Reputation: 7681
I want to download a compressed file from a URL using libcurl C API. I have the following code:
// CurlGet.h
#include <cstddef>
#include <cstdlib>
#include <cstring>
#include <curl/curl.h>
struct memory {
char *response;
size_t size;
};
size_t callBackWrite(void *data, size_t size, size_t nmemb, void *userp) {
size_t written = fwrite(data, size, nmemb, (FILE *) userp);
return written;
}
int curlGetC(const char *url, const char* output_filename) {
CURL *curl_handle;
curl_global_init(CURL_GLOBAL_ALL);
/* init the curl session */
curl_handle = curl_easy_init();
if (!curl_handle) {
throw std::logic_error("You no curl");
}
/* set URL to get here */
curl_easy_setopt(curl_handle, CURLOPT_URL, url);
/* Switch on full protocol/debug output while testing */
curl_easy_setopt(curl_handle, CURLOPT_VERBOSE, 1L);
/* disable progress meter, set to 0L to enable it */
curl_easy_setopt(curl_handle, CURLOPT_NOPROGRESS, 0L);
/* send all data to this function */
curl_easy_setopt(curl_handle, CURLOPT_WRITEFUNCTION, callBackWrite);
/* open the file */
FILE *f = fopen(output_filename, "wb");
if (!f) {
throw std::invalid_argument("You no got file");
}
/* write the page body to this file handle */
curl_easy_setopt(curl_handle, CURLOPT_WRITEDATA, f);
/* get it! */
curl_easy_perform(curl_handle);
/* close the header file */
fclose(f);
/* cleanup curl stuff */
curl_easy_cleanup(curl_handle);
curl_global_cleanup();
return 0;
}
Then using this code to download a web page works as expected but downloading an omex
file (which is actually just a zip
file with the omex extension name) does not:
#include "CurlGet.h"
#include <iostream>
// works as expected
std::string url1 = "https://isocpp.org/wiki/faq/mixing-c-and-cpp";
std::string output_filename1 = "/mnt/d/libsemsim/semsim/example.html";
curlGetC(url1_.c_str(), output_filename1_.c_str());
// downloaded file is 0 bytes.
std::string url2 = "https://auckland.figshare.com/ndownloader/files/17432333";
std::string output_filename2 = "/mnt/d/libsemsim/semsim/example.omex";
curlGetC(url2_.c_str(), output_filename2_.c_str());
Could anybody suggest how to modify my code to get it to download the compressed file?
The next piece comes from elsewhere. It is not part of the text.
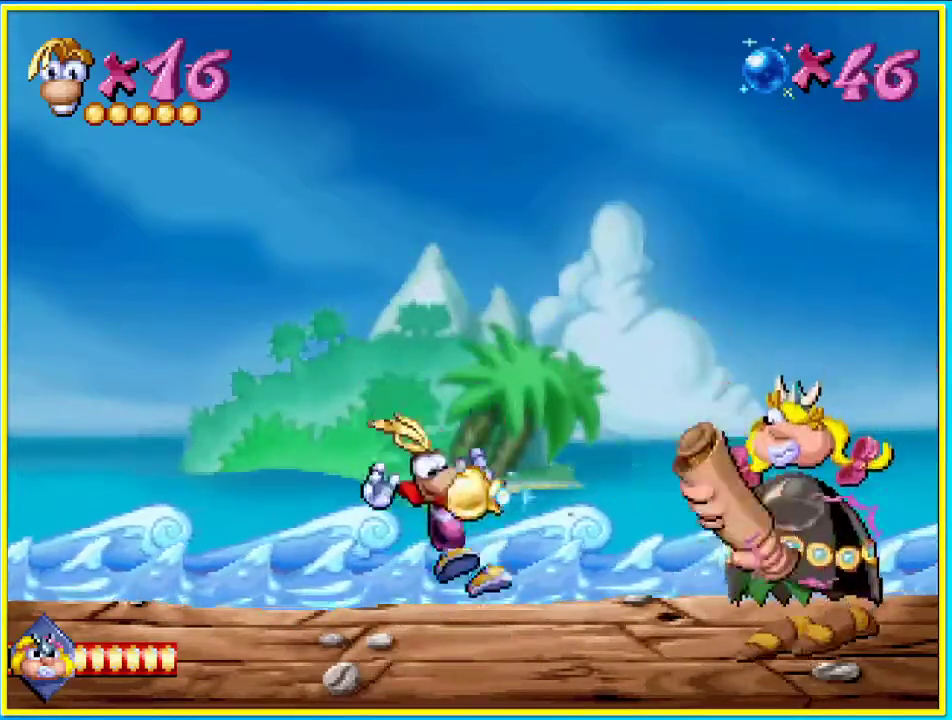
{"buttons": ["DPAD_RIGHT"], "left_stick": "center", "right_stick": "center", "events": [[503, "DPAD_RIGHT", "down"]]}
% Total % Received % Xferd Average Speed Time Time Time Current
Dload Upload Total Spent Left Speed
0 0 0 0 0 0 0 0 --:--:-- --:--:-- --:--:-- 0* Trying 52.48.88.255...
* TCP_NODELAY set
* Connected to auckland.figshare.com (52.48.88.255) port 443 (#0)
* ALPN, offering http/1.1
* successfully set certificate verify locations:
* CAfile: /etc/ssl/certs/ca-certificates.crt
CApath: /etc/ssl/certs
* SSL connection using TLSv1.2 / ECDHE-RSA-AES128-GCM-SHA256
* ALPN, server accepted to use http/1.1
* Server certificate:
* subject: C=GB; L=London; O=figshare LLP; CN=*.figshare.com
* start date: Mar 20 00:00:00 2019 GMT
* expire date: Jul 9 12:00:00 2020 GMT
* subjectAltName: host "auckland.figshare.com" matched cert's "*.figshare.com"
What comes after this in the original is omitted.